Last night, I bridged from youth to young adult at the synergy bridging service of General Assembly. After, I went on to a zoom with young adults, as both one of them and not one of them. Last month, I walked across a bridge for a prerecorded zoom worship service for the church that I was born in, blessed in, raised in, and informally left over a year ago. Later this week I will record a homily about youth community and my experience with it for the church whose youth group I have been attending for almost a year. And next month I will deliver a bridging speech at the summer camp I have found refuge in, in the nature, the building, and certainly the people. My experience of youth community is large and long and seems to be wrapping up neatly in a bow. I did not feel prepared to leave, until I did, and yet I don’t and won’t feel ready. I don’t feel ready to engage in young adult community yet. I feel disconnected from youth community. And that is all okay. I am on the bridge.
For the final project of my physics class, we had to build the toothpick bridge. The pervasive toothpick bridge. Due to me fighting hard to not take physics my junior year, then my counselor insisting I had to take it my senior year, I was in a class dominated by juniors who still cared about their grades. They built these beautiful, strong bridges. One even held 200 pounds. And mine held 4 pounds. My bridge, who I affectionately called Bertha, was very nimble. I used very few toothpicks(I hadn’t realized the smart kids were making columns, duh), very little glue, and a whole lotta faith in my creation. And it held four pounds! I had already moved past high school, past physics and past putting metaphorical weight on the amount of real weight my creation of toothpicks and glue could hold. High school was easy for me to leave; I’ve been in classes with the same people since kindergarten, the same people who watched me eat yogurt for lunch before people ate yogurt for lunch and wear old fashioned dresses because they made me happy and loved Tuesdays because that was the day we had math homework, I didn’t connect with people when it was easy and then I really struggled when it was harder. My graduation was the culmination of 13 years based on where my parents bought a house, what courses I thought I could handle, and what students took the same courses. I chose barely anything about the community I inhabited.

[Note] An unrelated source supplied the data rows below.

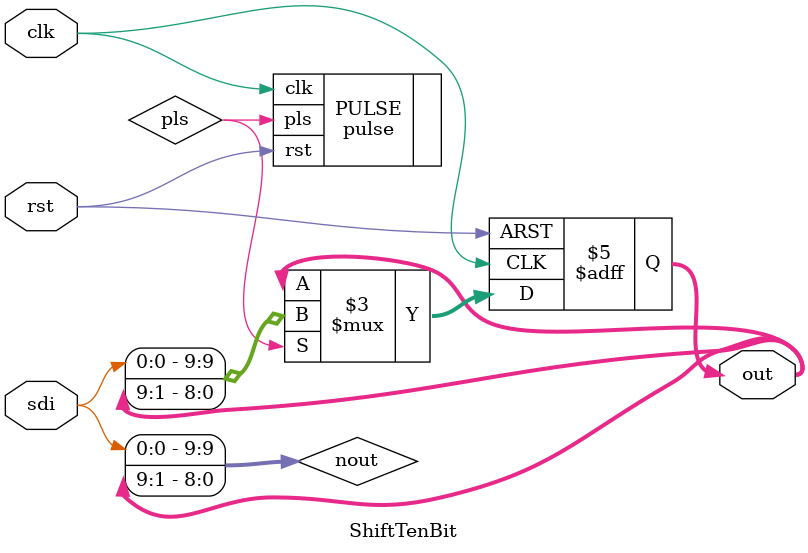
<source format=v>
`timescale 1ns / 1ps
module ShiftTenBit(clk, rst, sdi, out);
	input clk, rst, sdi;
	output [9:0] out;
	reg [9:0] out, nout;
	
	pulse PULSE (.clk(clk),
					 .rst(rst),
					 .pls(pls));
	
	always @ (posedge clk, posedge rst)
		if (rst) out <= 10'b0;
		else if (pls) out <= nout;
		
	always @ (*)
		nout = {sdi, out [9:1]};
		
endmodule

</source>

But UU youth community! I fought for that community, and then those communities. I was the only youth from my church to engage in state wide rallies and summer camps, and I was one of two youth to engage nationally. I went to anything I could fit in my schedule. I tried to make friends with anyone who would be my friend. And friends I did make. And meaning I did find. I put my soul into Unitarian Universalism. I tried to change how youth engaged, to bring more people into the sanctuary I had found, to reinvigorate worship. For 4 years I have made all the difference I could. And in one month’s time, I will have sealed this chapter of my life. No going back, erasing my work to put something better in its place. The legacy I have strewn behind me will be a legacy. And that is hard. Because there is so much more I wanted to do. I wanted to solve the problems Texas UU youth are having. I wanted to put more on this blog. I wanted to do coming of age and take a pilgrimage to Boston. I wanted to restore the rituals that I did not get to partake in. I wanted to sing “I wanna linger” just one more time, and be smushed into a circle just a little to close for comfort, a physical reminder of how strong youth community can be. But I won’t, cause I can’t. And one day, I am sure I will not grieve my missed opportunities, but that day is not today, because today I am on the bridge, looking over my shoulder.